Welcome to Tony's Notebook

Real-time systems - web

As described in the previous article the web was built over the
Internet infrastructure and protocols by adding new technologies: in
particular the web browser on the client, the HTTP protocol and web
server (HTTP Server) technology. HTTP is a stateless request/response
protocol which was designed around the idea of requesting and serving
web pages. The client browser requests a resource identified by a URL
and the web server processes the request and responds with an HTTP
response. While this works for simple web pages, it is not a good
basis for large, real-time data transfers, or even the paradigm where
the server pushes real-time data to the browser. Some technologies
were created that addressed this need for updated data in primitive
ways - for example the Atom protocol allows a client to periodically
check for updated data to update the content of a news feed. This
works for relatively infrequently updated information such as blog
posts, but it not designed for continual real-time data streams.

Before the real-time web

Going back to 2003 there were real-time applications to be found on
the web. Excite Chat was a very popular chat program. There were also
messenger applications such as Yahoo Messenger, MSN Messenger, ICQ,
and others. Skype was an exciting voice and textual communications
program - and the new kid on the block. There were also social media
sites such as Friendster, Multiply, and ICQ Lovematch.

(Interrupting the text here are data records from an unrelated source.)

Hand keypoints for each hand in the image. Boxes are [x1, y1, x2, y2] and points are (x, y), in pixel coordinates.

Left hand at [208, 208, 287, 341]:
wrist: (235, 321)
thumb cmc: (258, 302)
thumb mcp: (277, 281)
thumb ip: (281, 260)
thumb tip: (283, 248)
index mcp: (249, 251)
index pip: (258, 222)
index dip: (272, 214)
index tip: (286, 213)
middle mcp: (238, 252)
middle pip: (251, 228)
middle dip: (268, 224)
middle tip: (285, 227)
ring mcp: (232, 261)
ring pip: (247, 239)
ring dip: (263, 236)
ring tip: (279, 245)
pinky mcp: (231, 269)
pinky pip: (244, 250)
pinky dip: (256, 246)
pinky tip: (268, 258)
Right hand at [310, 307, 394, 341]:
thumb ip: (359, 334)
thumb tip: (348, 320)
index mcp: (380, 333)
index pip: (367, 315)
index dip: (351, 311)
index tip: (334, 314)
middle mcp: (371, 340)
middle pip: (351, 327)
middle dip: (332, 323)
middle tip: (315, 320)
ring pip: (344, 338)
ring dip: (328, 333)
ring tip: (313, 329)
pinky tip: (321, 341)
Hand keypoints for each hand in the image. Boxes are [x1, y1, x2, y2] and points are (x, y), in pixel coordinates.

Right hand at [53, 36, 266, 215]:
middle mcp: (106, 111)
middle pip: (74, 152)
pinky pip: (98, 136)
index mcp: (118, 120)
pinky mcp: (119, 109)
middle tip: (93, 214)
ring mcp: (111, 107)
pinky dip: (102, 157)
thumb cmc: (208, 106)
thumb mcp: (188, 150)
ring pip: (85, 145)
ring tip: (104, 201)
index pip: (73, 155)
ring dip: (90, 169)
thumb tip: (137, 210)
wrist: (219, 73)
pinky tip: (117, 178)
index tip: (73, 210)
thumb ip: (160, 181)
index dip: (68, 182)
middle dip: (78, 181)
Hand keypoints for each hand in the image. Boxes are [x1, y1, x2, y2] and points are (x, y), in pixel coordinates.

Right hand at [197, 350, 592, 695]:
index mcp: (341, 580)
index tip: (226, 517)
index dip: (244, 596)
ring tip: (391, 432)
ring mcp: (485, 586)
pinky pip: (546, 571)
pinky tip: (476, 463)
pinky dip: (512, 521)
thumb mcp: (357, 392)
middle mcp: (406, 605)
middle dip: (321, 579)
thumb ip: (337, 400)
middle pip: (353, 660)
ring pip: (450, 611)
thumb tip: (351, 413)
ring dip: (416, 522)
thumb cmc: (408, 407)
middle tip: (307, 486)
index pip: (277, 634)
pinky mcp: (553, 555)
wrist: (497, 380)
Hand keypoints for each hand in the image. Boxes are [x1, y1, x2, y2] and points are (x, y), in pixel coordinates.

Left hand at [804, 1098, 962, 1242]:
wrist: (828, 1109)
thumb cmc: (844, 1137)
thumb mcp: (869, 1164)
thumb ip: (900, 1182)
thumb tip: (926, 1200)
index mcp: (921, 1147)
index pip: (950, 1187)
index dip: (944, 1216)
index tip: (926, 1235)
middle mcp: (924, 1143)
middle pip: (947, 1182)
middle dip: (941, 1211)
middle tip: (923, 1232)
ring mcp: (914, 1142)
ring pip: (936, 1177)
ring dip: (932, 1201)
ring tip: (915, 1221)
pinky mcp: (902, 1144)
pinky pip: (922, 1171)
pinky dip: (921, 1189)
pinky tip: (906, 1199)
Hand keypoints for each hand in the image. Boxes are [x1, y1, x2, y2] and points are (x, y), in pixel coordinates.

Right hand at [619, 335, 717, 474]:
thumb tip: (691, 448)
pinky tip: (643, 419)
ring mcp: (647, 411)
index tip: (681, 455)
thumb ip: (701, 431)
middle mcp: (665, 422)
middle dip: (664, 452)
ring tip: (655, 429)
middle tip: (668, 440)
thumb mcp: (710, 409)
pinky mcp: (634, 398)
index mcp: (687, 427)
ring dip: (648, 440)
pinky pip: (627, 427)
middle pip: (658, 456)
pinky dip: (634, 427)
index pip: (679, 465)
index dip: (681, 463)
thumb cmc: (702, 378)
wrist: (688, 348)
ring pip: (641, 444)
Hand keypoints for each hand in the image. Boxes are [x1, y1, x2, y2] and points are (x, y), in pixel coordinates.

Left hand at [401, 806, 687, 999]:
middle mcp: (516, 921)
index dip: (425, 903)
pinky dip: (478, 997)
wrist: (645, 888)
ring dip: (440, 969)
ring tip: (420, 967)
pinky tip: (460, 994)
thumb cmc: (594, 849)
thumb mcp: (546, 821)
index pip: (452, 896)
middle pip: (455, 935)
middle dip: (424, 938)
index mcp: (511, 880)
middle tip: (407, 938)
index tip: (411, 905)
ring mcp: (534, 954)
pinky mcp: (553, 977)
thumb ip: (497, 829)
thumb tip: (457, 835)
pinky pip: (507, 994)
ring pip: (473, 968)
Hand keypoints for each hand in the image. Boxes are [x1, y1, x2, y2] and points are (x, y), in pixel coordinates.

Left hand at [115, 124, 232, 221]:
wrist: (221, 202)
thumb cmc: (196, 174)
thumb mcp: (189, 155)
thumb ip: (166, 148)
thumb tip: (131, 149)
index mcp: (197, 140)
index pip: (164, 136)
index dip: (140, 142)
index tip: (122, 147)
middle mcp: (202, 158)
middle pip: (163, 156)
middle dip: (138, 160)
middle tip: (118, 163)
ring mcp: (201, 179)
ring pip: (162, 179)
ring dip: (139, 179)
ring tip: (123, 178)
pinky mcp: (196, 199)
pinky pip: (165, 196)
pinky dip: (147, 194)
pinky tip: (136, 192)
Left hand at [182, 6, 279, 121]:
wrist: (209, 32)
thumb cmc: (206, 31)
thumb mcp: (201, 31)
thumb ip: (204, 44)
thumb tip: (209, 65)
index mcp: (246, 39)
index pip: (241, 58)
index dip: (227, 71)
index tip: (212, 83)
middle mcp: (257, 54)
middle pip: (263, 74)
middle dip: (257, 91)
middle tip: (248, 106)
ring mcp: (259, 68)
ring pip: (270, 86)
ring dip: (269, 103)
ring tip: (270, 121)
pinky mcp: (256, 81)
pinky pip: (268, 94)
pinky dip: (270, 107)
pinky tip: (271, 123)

These applications were typically implemented using traditional
Internet technologies. They were often native client programs
implemented in C, with C-based server code. The chat protocols were
often proprietary, while using traditional Internet protocols on the
lower layers of the stack. Excite Chat used TCP for a persistent
connection between the chat client, which could be a stand alone
desktop app or a Java applet running within the web browser. To scale
the chat servers, multiplexers whose sole task was to manage the
socket connections between the client and server were used. The
multiplexers would concentrate the chat messages from multiple clients
into a large packet which would then be passed on to the master chat
server via a single TCP socket connection. Login and authentication
was managed by additional servers connected to SQL databases. This
architecture enabled the Excite Chat master servers to scale to 100,000
client connections. While amazing at the time it falls short of the
scale of chat today, where Viber has 400 million users and Line has
over 200 million active users.

Smart phones at this time were not widely available and iOS and
Android did not yet exist.

So, while real-time applications were common, the technologies used
for implementation tended to based around traditional programming
technologies such as TCP/IP sockets.

Introducing the real-time web

The introduction of web chat applications (which evolved into web apps
such as Slack), and social media sites such as FaceBook and Twitter
heralded the beginning of the real-time web. In early implementations
it was necessary to reload a web page in the browser to see your
updates. The user would therefore have to periodically poll the web
server to check for status updates. This is not user friendly - it is
far more efficient for the user's activity feed to update in real-time
(as and when events occur) without the user having to reload a page.

Users quickly became used to doing everything in the web browser, and
became reluctant to install additional clients for certain
applications. Also for web application developers, it was far better
to create applications that could present information using the
browser, but also now incorporate real-time updates.

For example, you might have a web application where the user checked
the value of an investment portfolio and received real-time updates of
key prices while viewing the value of the assets. Another application
might be where you create a document on a server and are able to
collaborate with several other team members, all editing the document
in real-time. The status/activity feeds of social media sites also
represents another key use-case of the real-time web. A Twitter feed
will automatically update showing the user that there are new tweets
available to read without the user having to reload the page. Rather
than a request-response paradigm, the server would now push out data in
real-time to a multitude of client browsers and in recent years native
apps running on smartphones.

Real-time web technologies

There are many real-time web technologies out there today. One key
part of the technology is the use of a protocol between client and
server that moves away from the HTTP protocol and its inherent
problems for real-time applications. The solution is to use a protocol
such as web sockets. With web sockets HTTP is used to open a
full-duplex TCP stream between the client and the server. There are
then many tools and libraries for accessing this stream from the web
app and these can leverage several communication models such as
publish-subscribe (pubsub).

This article will not go into the details of using these technologies
as they are often language dependent. An example is the use of
socket.io in the node.js world. It is typical to find the use of an
event driven model in building real-time web applications.

In addition to language libraries and communication models there are
also database systems targeting real-time web applications. These
databases eschew the more traditional SQL query request-response model
and instead adopt a push model where data, usually in JSON format, is
broadcast to clients. Firebase for example allows data to be synched
out to clients on a global scale. RethinkDB is another example where
based on a query, data is continually pushed to clients in real-time.

Some examples of real-time web applications include:

A personal favourite is Flight Radar 24.

Summing up

This article has touched on aspects of the real-time web. Typically a
connection-oriented full-duplex stream model using TCP is established
via a web sockets interface, the stateless request-response HTTP
protocol being unsuitable for real-time web apps.

In the next article I will take a brief look at the Internet of Things
(IoT), with potential application of real-time web technologies, and
some of the scaling challenges inherent is such a vast network.